If I use do.call() to run a model with parameters supplied as a list, the "call" returned with the model lists all entries within any data frames of the parameters. This prints an extremely long model output for large datasets.
library(randomForest)
data(iris)
do.call(randomForest, list(Species ~ ., data=iris))
#Call:
# randomForest(formula = Species ~ ., data = structure(list(Sepal.Length = c(5.1, 4.9, 4.7,
#4.6, 5, 5.4, 4.6, 5, 4.4, 4.9, 5.4, 4.8,...
Is it possible to prevent printing the data frame entries so the output matches a normal model call, for example, to randomForest?
randomForest(Species ~ ., data=iris)
#Call:
# randomForest(formula = Species ~ ., data = iris)

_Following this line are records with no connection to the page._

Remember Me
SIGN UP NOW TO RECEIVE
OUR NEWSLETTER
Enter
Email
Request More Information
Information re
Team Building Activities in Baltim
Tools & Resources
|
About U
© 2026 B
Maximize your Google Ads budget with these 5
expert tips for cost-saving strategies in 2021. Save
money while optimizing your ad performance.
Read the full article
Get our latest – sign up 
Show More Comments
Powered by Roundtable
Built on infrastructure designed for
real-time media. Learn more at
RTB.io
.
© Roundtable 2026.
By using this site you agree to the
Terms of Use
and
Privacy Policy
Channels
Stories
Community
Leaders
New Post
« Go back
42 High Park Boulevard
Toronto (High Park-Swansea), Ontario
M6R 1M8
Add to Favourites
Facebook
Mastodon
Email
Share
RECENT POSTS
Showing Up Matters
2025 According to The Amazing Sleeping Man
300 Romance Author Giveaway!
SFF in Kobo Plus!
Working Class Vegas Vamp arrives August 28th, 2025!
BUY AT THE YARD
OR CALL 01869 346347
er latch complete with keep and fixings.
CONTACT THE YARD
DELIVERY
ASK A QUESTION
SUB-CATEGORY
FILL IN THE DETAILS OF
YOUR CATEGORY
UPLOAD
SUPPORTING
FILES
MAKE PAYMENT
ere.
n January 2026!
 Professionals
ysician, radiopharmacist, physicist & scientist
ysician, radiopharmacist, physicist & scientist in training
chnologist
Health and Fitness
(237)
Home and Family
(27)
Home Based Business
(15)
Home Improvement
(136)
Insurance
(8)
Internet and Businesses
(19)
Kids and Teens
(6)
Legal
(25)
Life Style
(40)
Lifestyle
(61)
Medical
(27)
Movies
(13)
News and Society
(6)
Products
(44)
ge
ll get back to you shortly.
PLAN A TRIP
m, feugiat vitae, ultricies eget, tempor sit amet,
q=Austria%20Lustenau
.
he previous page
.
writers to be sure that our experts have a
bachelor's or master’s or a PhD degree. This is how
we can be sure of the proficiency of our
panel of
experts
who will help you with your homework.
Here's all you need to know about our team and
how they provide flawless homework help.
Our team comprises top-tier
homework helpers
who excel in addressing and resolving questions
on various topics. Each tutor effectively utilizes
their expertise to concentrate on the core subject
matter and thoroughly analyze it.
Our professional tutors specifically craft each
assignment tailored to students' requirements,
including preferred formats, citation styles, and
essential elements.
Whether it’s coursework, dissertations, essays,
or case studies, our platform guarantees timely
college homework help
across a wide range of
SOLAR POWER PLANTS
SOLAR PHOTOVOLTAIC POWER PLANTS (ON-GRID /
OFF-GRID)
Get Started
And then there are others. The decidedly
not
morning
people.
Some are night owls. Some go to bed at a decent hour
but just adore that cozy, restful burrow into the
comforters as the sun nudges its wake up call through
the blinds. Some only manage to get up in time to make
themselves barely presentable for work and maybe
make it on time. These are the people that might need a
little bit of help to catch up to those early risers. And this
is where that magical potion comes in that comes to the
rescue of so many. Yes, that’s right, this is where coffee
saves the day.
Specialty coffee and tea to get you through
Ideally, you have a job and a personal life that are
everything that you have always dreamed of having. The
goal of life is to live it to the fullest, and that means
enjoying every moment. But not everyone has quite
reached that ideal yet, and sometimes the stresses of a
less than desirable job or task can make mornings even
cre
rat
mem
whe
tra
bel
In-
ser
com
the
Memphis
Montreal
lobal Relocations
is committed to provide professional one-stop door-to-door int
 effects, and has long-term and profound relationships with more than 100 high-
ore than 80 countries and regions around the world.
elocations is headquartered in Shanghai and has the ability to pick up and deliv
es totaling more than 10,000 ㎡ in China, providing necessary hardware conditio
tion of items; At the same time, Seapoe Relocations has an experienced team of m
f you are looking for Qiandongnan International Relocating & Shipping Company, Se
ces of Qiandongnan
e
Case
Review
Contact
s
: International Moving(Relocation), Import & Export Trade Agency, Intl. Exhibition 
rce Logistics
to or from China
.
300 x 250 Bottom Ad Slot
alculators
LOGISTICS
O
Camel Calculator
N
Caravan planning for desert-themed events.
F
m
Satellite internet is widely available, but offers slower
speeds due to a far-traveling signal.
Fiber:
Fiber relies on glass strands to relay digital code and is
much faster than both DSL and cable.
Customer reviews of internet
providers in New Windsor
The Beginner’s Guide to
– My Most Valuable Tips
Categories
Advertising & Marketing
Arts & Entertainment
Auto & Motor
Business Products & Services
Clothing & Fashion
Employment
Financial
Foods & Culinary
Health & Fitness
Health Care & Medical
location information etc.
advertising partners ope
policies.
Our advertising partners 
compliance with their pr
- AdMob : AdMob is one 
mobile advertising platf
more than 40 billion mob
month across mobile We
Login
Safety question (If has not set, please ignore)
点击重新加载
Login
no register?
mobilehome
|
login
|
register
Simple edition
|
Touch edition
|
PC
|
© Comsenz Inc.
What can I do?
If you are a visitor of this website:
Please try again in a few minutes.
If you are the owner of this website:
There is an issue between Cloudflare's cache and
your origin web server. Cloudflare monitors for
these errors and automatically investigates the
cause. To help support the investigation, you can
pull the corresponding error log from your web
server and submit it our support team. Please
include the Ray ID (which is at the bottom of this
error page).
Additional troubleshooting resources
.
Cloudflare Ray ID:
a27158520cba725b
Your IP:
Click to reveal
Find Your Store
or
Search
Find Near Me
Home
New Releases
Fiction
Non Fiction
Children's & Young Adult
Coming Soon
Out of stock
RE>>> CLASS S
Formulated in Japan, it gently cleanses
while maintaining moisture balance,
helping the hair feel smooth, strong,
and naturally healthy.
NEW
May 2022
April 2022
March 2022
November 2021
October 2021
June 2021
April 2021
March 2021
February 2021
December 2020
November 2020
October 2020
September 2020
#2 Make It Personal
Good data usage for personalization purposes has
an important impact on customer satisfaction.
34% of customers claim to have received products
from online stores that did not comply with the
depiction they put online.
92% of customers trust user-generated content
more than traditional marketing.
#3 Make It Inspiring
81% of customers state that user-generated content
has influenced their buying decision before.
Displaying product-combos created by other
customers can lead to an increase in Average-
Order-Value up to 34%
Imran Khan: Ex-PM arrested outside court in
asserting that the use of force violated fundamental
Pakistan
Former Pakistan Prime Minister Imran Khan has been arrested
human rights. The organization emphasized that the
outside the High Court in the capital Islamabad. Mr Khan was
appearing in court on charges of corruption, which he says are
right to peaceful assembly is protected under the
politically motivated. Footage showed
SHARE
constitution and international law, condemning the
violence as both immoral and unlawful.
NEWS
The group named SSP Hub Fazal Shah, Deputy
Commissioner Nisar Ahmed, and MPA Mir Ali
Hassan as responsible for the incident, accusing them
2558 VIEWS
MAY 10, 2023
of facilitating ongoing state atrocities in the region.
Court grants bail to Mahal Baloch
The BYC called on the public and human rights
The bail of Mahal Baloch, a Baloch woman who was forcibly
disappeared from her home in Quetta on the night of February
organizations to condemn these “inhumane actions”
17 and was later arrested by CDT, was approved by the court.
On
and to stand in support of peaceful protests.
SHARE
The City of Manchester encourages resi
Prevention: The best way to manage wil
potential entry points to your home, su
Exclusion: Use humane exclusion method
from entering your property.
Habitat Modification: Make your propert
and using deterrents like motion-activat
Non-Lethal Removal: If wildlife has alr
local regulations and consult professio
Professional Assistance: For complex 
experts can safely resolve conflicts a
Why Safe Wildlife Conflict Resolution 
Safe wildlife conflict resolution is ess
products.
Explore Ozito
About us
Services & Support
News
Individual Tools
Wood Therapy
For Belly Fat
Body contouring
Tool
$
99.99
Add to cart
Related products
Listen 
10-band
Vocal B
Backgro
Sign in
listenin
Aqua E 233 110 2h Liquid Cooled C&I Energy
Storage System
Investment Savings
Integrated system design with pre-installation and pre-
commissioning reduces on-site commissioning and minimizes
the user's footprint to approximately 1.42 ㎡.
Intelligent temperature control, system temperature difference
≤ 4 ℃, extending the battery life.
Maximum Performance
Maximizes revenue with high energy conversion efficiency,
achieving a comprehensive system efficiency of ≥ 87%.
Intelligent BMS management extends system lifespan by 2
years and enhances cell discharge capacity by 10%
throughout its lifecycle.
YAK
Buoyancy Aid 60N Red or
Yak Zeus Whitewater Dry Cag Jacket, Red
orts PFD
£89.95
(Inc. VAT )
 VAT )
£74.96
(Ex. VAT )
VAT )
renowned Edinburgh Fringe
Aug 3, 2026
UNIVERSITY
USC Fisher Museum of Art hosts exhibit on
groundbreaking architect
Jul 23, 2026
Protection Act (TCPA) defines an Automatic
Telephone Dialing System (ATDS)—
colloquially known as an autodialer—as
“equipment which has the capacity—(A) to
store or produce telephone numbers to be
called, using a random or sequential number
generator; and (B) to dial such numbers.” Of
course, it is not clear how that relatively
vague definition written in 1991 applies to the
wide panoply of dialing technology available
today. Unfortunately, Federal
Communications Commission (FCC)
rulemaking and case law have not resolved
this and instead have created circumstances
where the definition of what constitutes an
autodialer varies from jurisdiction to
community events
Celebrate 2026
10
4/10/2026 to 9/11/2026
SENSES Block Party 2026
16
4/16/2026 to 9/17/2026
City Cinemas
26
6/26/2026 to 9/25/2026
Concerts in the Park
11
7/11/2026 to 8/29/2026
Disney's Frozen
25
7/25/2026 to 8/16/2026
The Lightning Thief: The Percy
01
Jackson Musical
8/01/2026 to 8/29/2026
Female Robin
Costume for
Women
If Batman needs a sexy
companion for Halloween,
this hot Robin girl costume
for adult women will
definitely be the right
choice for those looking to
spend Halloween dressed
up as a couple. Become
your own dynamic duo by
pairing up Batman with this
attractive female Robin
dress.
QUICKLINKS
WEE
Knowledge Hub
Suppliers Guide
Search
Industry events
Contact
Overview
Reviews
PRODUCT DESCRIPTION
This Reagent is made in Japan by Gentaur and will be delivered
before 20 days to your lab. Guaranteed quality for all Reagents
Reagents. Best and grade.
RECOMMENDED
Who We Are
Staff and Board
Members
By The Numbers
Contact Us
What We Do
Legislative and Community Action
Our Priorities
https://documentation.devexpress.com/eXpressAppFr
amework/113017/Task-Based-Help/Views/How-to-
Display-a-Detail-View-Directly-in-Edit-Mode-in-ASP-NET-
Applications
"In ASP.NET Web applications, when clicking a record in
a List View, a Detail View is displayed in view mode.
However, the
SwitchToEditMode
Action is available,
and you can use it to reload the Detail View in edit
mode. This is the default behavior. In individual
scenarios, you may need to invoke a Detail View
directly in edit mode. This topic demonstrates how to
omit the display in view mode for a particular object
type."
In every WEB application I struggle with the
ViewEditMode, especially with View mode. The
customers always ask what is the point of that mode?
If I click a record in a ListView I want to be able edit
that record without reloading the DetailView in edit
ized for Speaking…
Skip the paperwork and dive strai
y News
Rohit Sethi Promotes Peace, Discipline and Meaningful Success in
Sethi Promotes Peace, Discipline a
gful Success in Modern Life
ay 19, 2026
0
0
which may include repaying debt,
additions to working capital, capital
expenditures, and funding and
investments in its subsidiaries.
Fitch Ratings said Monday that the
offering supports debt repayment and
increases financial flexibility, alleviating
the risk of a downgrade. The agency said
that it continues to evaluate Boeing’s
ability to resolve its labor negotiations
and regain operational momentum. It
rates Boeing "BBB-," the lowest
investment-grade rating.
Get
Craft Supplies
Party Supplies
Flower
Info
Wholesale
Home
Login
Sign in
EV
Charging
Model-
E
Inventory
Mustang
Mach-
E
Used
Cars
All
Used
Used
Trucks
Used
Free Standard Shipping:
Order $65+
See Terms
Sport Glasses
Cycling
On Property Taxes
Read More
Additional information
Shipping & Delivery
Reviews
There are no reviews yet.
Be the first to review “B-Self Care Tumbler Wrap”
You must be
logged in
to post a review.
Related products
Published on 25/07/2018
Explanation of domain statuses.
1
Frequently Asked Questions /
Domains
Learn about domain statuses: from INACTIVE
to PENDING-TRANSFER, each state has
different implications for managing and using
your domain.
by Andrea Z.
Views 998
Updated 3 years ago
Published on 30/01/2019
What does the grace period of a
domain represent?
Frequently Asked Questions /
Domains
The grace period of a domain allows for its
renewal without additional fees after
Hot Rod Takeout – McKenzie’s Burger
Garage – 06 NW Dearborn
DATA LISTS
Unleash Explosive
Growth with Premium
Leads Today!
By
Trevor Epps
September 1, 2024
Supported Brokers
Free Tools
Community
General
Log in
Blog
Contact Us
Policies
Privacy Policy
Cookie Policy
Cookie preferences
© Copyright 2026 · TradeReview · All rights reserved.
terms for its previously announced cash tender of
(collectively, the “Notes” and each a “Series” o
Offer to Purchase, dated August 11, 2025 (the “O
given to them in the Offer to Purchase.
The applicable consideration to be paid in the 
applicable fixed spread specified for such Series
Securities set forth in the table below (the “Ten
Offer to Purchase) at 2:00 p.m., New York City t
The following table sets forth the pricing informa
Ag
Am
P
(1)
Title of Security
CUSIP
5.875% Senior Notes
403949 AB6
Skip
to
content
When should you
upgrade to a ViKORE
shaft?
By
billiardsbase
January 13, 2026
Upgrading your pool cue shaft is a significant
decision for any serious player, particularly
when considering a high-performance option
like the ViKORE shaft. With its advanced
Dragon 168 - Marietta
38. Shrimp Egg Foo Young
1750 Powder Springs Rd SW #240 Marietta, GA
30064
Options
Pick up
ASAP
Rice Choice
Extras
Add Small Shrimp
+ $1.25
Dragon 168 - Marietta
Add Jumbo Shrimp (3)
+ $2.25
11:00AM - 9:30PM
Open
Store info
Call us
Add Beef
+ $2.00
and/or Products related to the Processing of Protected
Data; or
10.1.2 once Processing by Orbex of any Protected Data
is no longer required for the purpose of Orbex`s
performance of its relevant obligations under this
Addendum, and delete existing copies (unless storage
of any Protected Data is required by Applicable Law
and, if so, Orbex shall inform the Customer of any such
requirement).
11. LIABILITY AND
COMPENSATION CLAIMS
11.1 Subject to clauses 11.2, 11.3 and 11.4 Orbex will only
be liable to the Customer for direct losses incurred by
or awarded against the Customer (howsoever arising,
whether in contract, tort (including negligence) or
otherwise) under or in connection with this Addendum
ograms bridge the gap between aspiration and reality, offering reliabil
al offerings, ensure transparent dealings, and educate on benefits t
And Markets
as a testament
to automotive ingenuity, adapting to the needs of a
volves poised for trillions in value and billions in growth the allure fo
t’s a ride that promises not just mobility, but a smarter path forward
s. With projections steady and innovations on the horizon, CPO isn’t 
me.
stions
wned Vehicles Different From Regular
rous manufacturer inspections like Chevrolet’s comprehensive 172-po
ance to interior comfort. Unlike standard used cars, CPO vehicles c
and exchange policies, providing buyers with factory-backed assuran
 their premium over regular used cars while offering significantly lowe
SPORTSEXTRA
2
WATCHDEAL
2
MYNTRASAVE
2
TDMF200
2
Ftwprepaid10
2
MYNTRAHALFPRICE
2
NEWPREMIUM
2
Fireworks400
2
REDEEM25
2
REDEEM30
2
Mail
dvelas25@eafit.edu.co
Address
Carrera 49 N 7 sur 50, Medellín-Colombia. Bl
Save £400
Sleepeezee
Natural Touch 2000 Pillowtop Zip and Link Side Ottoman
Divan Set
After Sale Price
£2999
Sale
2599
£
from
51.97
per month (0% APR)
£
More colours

I could try to reconstruct and replace the "call" slot in the model object after assigning it, or set it to NULL, but this seems like a bad solution.
mod <- do.call(randomForest, list(Species ~ ., data=iris))
mod$call <- 'randomForest(formula = Species ~ ., data = iris)'
mod
#Call:
# "randomForest(formula = Species ~ ., data = iris)"
I'm sure there is a better and simpler solution, but I cannot find it. Thanks in advance for any help.
Use quote :
do.call("randomForest", list(Species ~ ., data = quote(iris)))
giving:
Call:
randomForest(formula = Species ~ ., data = iris)
Type of random forest: classification
Number of trees: 500
No. of variables tried at each split: 2
OOB estimate of error rate: 4.67%
Confusion matrix:
setosa versicolor virginica class.error
setosa 50 0 0 0.00
versicolor 0 47 3 0.06
virginica 0 4 46 0.08